_Text block_
----

I'm looking for recommendations of a good, free tool for generating sample data for the purpose of loading into test databases. By analogy, something that produces "lorem ipsum" text for any RDBMS. Features I'm looking for include:
- Flexibility to generate data for an existing table definition.
- Ability to generate small and large data sets (> 1 million rows or more).
- Generate in SQL script format (
INSERT
statements) or else in a flat file format suitable for bulk import (which is usually faster). - A command-line interface for easy scripting.
- Extensible, open source, written in a dynamic language (these are nice-to-haves, not strong requirements).
PS: I did search for a duplicate question on StackOverflow, but I didn't find one. If there is one, I'll be grateful to get a pointer to it.
Thanks for the great responses everyone! I should amend my requirements that I use Mac OS X as my primary development environment, not Windows (though I did say command-line interface is desirable, and that practically rules out Windows). The Windows-specific suggestions will no doubt be useful to other readers of this question, though, so thanks.
Here is my conclusion:
GenerateData:
- PHP web app interface, not command line
- limited to generating 200 records (or pay $20 for license to generating 5,000 records)
RedGate SQL Data Generator
- not free, price $295
- requires Windows, .NET, SQL Server
Visual Studio 2008 Database Edition
- requires Windows
- requires costly MSDN or ISV subscription
Banner Datadect
- not free, price $595
- requires Windows (?)
- no support for MySQL (?)
- GUI, not command line or scriptable
Ruby Faker gem
- way too slow to use ActiveRecord for bulk data load
Super Smack
- chiefly a load-testing tool, with a random data generator built in
- pretty simple to use nevertheless
- overall a good runner-up tool
Databene Benerator
- best solution for my needs
- XML scripts, compatible with DbUnit
- open source (GPL) Java code
- command-line usage
- access many databases directly via JDBC

----

_Supplied material_
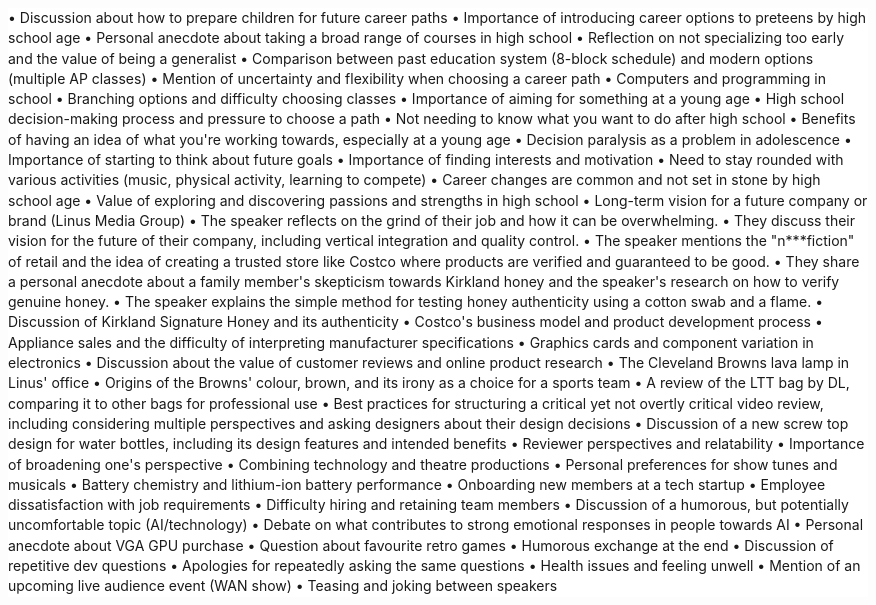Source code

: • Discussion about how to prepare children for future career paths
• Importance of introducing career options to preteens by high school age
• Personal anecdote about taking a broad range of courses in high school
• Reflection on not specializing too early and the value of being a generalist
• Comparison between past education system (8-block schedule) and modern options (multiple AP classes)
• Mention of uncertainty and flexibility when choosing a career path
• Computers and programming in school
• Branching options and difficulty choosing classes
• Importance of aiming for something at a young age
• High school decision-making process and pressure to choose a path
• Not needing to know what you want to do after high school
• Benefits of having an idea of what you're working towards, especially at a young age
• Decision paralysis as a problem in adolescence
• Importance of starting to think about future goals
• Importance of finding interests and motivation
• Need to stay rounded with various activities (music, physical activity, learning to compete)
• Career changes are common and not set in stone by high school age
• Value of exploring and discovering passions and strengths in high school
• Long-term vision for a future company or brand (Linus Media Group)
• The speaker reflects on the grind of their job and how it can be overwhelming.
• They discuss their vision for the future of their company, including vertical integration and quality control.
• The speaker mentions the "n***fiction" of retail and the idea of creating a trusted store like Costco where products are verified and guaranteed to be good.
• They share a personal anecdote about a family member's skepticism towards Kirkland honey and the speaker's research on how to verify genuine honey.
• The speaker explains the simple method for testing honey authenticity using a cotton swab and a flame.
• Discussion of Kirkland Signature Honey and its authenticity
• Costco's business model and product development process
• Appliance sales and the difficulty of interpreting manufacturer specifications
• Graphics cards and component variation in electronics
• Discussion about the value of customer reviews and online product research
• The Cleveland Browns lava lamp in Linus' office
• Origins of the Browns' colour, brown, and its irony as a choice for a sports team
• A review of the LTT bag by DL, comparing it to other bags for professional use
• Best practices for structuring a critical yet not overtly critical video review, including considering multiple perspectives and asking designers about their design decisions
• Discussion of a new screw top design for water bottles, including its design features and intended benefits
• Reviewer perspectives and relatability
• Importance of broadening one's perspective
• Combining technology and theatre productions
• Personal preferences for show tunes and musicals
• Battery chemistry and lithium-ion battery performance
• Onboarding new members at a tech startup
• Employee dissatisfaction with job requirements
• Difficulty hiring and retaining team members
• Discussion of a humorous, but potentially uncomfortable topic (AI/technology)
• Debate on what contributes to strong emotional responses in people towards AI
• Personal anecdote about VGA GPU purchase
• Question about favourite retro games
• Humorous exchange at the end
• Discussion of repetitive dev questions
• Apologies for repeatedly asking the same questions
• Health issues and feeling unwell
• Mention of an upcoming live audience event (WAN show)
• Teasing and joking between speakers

----

_Problem_
In the post about test-data generators, reproduce the passage that begins at "PS: I did search" and stops after "though, so thanks.", changing "Mac OS X" to "Linux".

_Solution for this task_
PS: I did search for a duplicate question on StackOverflow, but I didn't find one. If there is one, I'll be grateful to get a pointer to it.
Thanks for the great responses everyone! I should amend my requirements that I use Linux as my primary development environment, not Windows (though I did say command-line interface is desirable, and that practically rules out Windows). The Windows-specific suggestions will no doubt be useful to other readers of this question, though, so thanks.